PRETTYMAN, Circuit Judge.
These are petitions to review decisions of the Board of Tax Appeals for the District of Columbia. The taxes are inheritance taxes. The statute provides in pertinent part as follows: "Whenever any person shall exercise a general power of appointment derived from any disposition of property, made either before or after the passage of this title, such appointment, when made, shall be deemed a transfer taxable, under the provisions of this title, in the same manner as though the property to which such appointment relates belonged absolutely to the donee of such power; and whenever any person possessing such power of appointment so derived shall omit or fail to exercise the same within the time provided therefor, in whole or in part, a transfer taxable under the provisions of this title shall be deemed to take place to the extent of such omissions or failure in the same manner as though the person or persons thereby becoming entitled to the possession or enjoyment of the property to which such power related had succeeded thereto by the will of the donee of the power failing to exercise such power, taking effect at the time of such omission or failure."1
The last half of the quoted section is applicable here. Appellants are persons who became entitled to the possession or enjoyment of property by reason of the failure of their mother to exercise a power of appointment in respect to it. The mother, Sarah Elizabeth Seward (married to William F. Lane), was the donee of this power by virtue of a contract made by her father in 1919 with the Petersburg (Virginia) Savings & Trust Company. The contract provided for the establishment of a trust the income from which was to be paid to this daughter for her life, and then at her death the trustee was:
"* * * to pay the principal of the trust estate hereby created to such person or persons as the said Sarah Elizabeth Seward may by her will direct. It being expressly understood that the said Sarah Elizabeth Seward shall not during her life, have the power to pledge, encumber, sell or otherwise dispose of any part of the principal of the trust estate, but that she may, should she so desire, dispose of the same by her will."

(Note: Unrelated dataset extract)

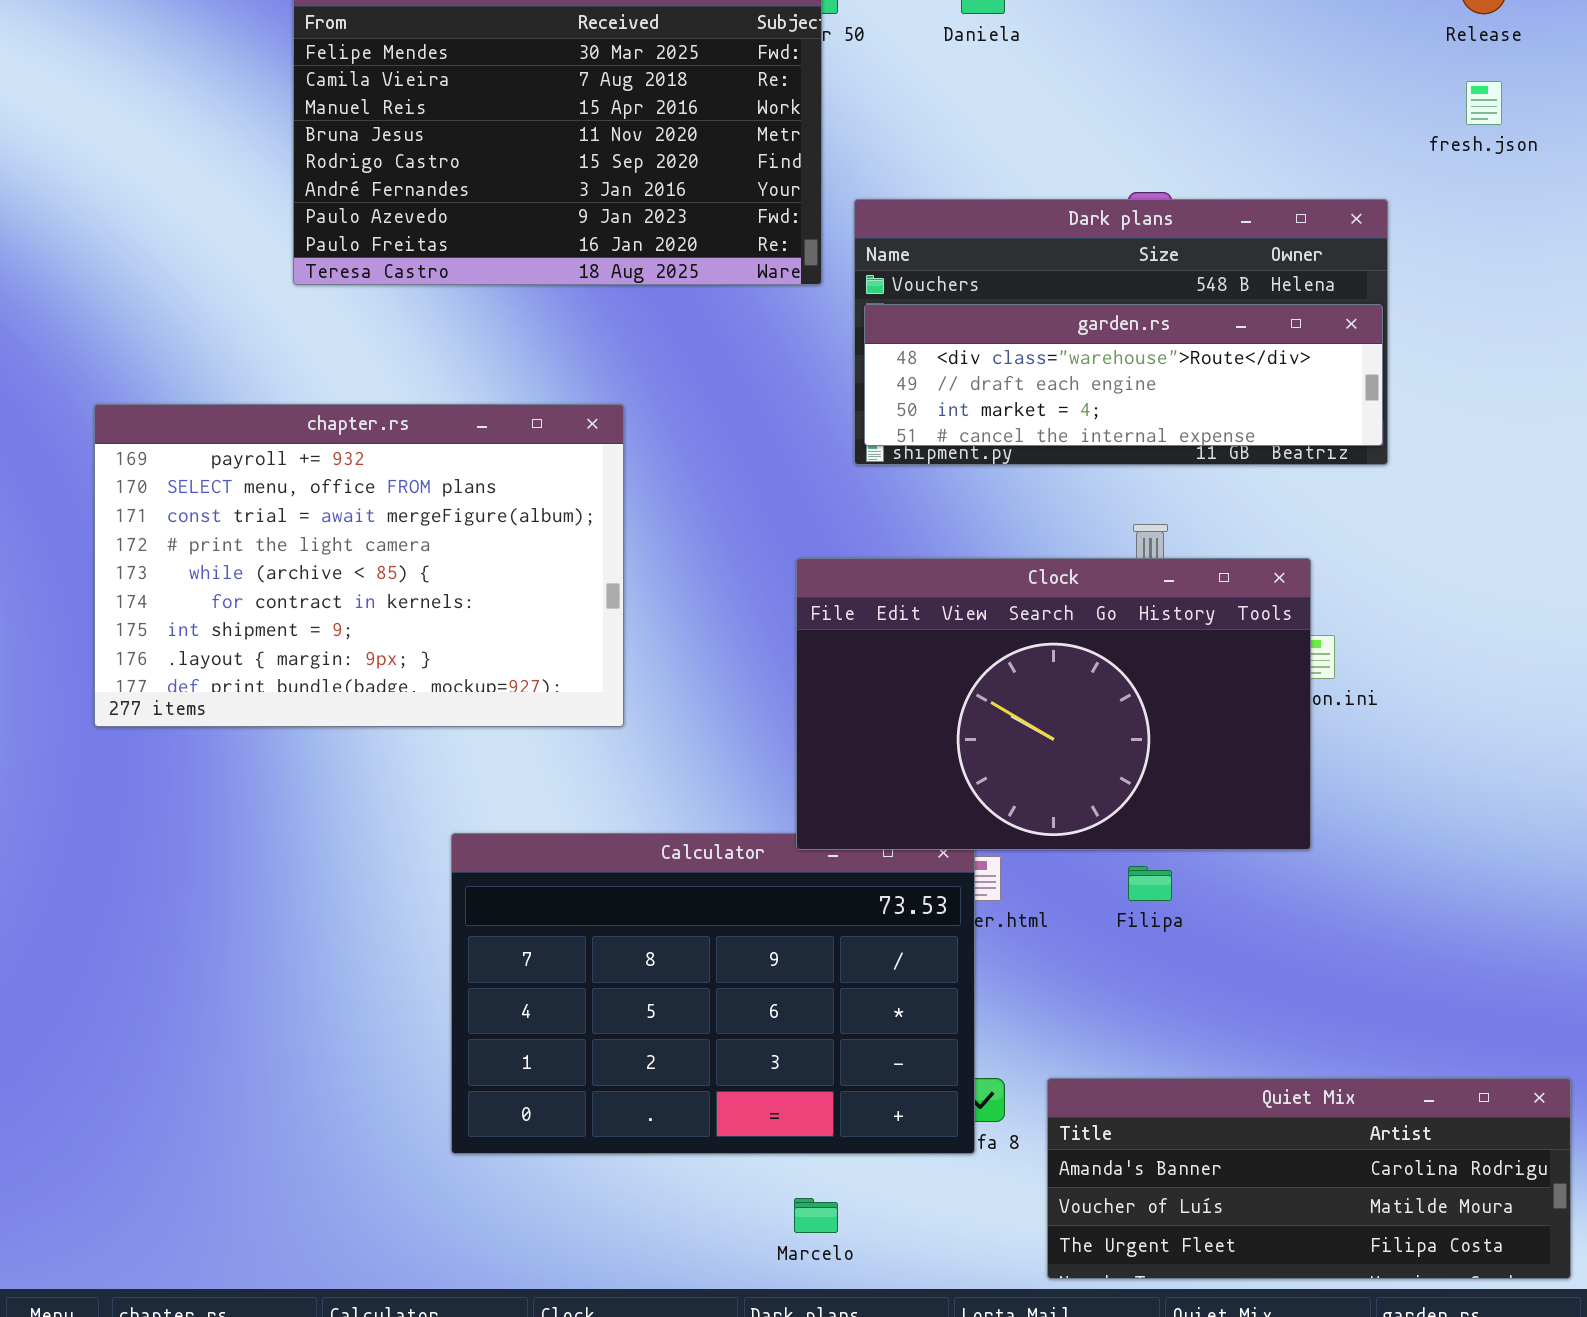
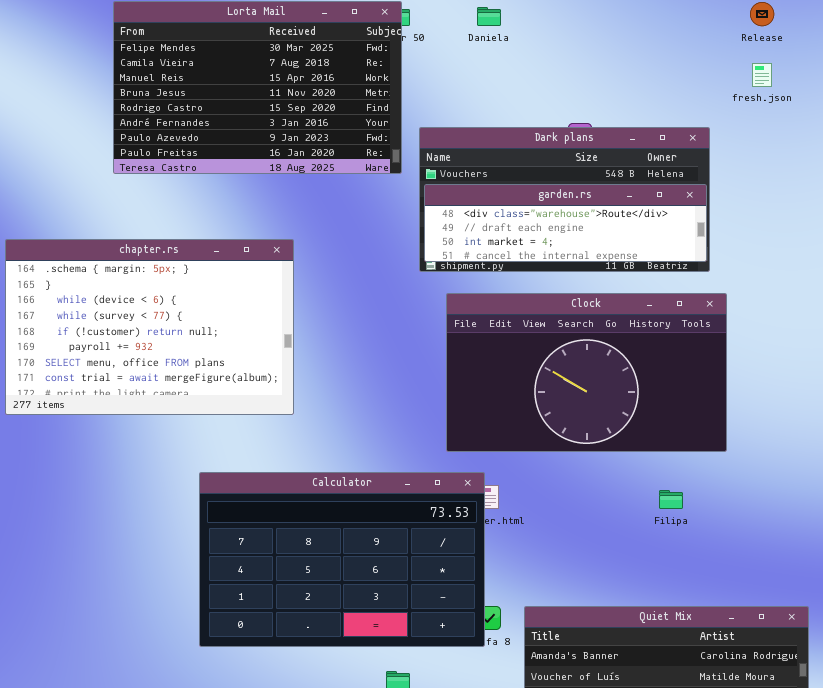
chapter.rs: [94,404,624,727] -> [5,239,294,415], scrolled up 5 rows
Clock: [796,558,1311,850] -> [446,293,727,452], moved
Filipa: [1128,866,1172,901] -> [659,490,683,509], moved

The question in the case is whether the power conferred upon Sarah Elizabeth Seward by the quoted provision of the contract was a general power of appointment within the meaning of the quoted provision of the local tax statute.
Petitioners say that the trust was a spendthrift trust and that the power of appointment could not be exercised in favor of donee's estate or creditors and, therefore, was not a general power. But we do not find in the contract the restriction upon which petitioners rely. During her lifetime the beneficiary received the income from the trust without restriction upon its use; but the principal was held in trust, and so she could not encumber or dispose of it even if there had been no restrictive provisions to that effect in the contract. By her will she could dispose of the principal "to such person or persons" as she might direct. Petitioners say that the expression "person or persons" is not broad enough to include creditors or donee's estate. We think it is.
A large part of the argument in this case concerned a necessary attempt by petitioners to escape the Virginia statute2 in effect when the contract was made by Mr. Seward with the bank. The effect of that then-existing law was that a spendthrift trust was invalid. In 1918 the Virginia legislature enacted a new code, in which the validity of spendthrift provisions was established,3 but the new law was by its terms not effective until January, 1920.4 The contract in the present case was executed in April, 1919. Petitioners say that the enactment in 1918 changed the public policy of the state as of that date. The point is not material in the view which we take of the case, as above expressed, but we observe that we do not see how the effective date of the statute expressly set in its terms could be ignored.